To work around this issue, you first need to stream your logs from CloudWatch Logs to Amazon Kinesis Data Streams, Amazon’s scalable real-time data streaming service. Once you’ve sent your log data to one or more shards, the data from those shards is consumed by Lambda functions. Crucially, only one Lambda function is executed to process a shard, so you can control the number of concurrent Lambda functions by controlling the number of shards.
Similar to the way you can group logs in CloudWatch Logs using the log_group_name option, you can store logs from related instances together with some log management products.
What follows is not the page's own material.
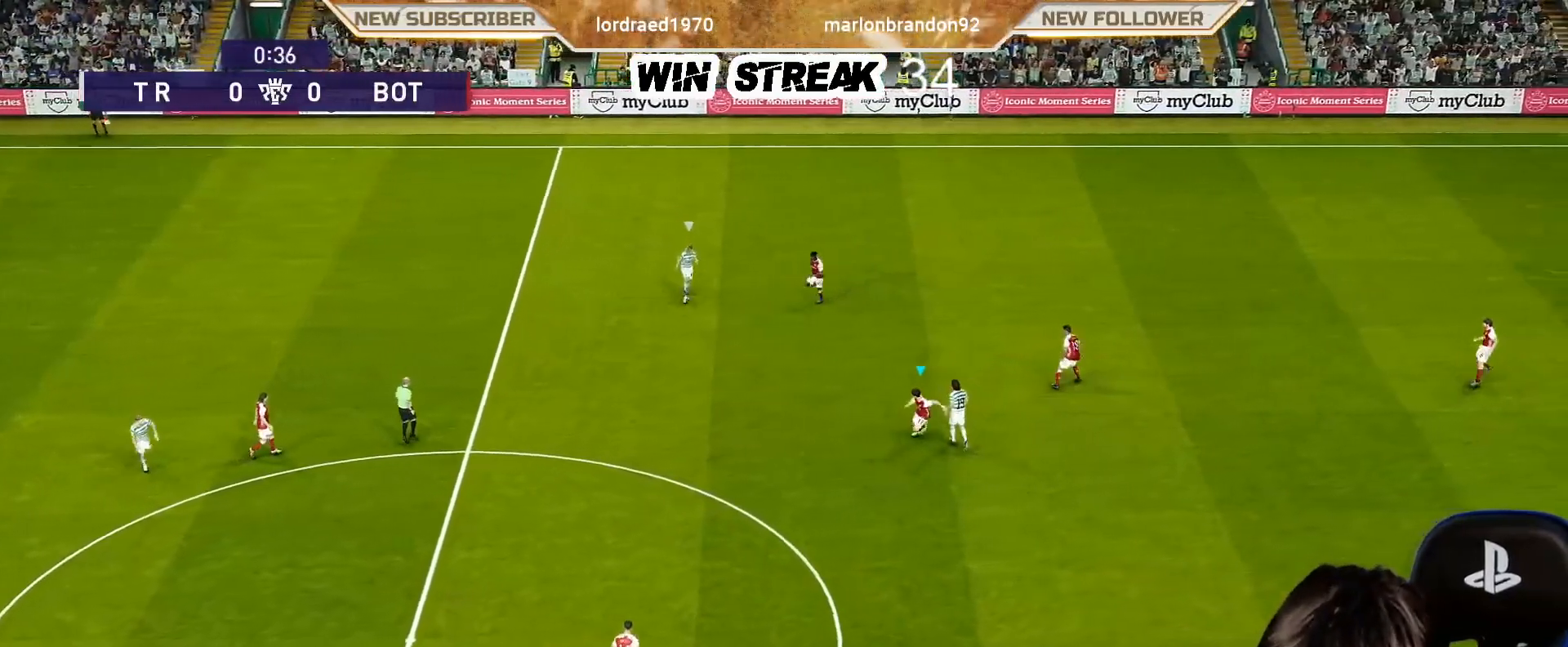
{"buttons": ["CROSS", "SQUARE", "R1"], "left_stick": "down-left", "right_stick": "center", "events": []}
This makes it easier to analyze issues and their impact when you can see, for example, that an issue is only affecting instances in the staging group and that production machines are running fine.
Papertrail is one log management tool that can map log senders to groups. In fact, Papertrail provides more than one way to establish the mapping for instances running on ECS, and can select a group by changing the log destination or by using the group operations available in the REST API.
Most AWS services provide a mechanism for running scripts and automated configuration tasks after an instance starts. If your log management setup requires you to access a REST API shortly after booting (to add your instance to a group, for example), this is the ideal place to do it.
With EC2, you can add your scripts in the launch wizard as base64-encoded text, and Elastic Beanstalk has a commands configuration option to specify which commands to run immediately after an instance boots.
While any decent log format will include machine identifiers, it’s a good idea to include AWS-specific details for applications running on AWS. These extra details help you not only identify the common traits of instances affected by an issue (matching ami-id strings can help diagnose which images exhibit the problem) but also understand the scale of problems and whether all instances in a specific region or availability zone (availability-zone) are impacted.
Collecting and storing logs with CloudWatch Logs isn’t right for every application, especially if your software also runs on infrastructure that lives outside of AWS. Fortunately, Amazon ECS instances can be paired with a dedicated logspout container to send logs directly to a log management tool. Logspout is a highly-configurable log router for Docker that blindly forwards logs to another destination, and the only change required to the ECS instance is to use the journald logging driver.
A step-by-step guide for using logspout on ECS is available in the Papertrail knowledge base.
Amazon CloudTrail continuously monitors and logs API calls made to your AWS account. Those log files contain a detailed access history which comes in handy during security and forensic investigations when you need to provide log files that have not been tampered with. With CloudTrail, you can validate log file integrity and detect whether log files have been modified or deleted, and even which log files were delivered to your account during a specific time period.
Using SHA-256 hashing and digital signing algorithms, CloudTrail creates a hash of every log file delivered to your account and stores it in a signed digest file. You can enable this feature using the AWS Management Console, AWS CLI, or CloudTrail API.
The collection of platforms under the Amazon Web Services name provide everything you need to build world-class services that scale with demand, and that includes logging tools such as CloudWatch Logs and CloudTrail. For developers and sysadmins that also run their applications outside of AWS, AWS log management also involves collecting logs in a centralized place. But whether you use AWS’s logging solutions or your own, the 11 tips in this article will help you get the most out of AWS logging.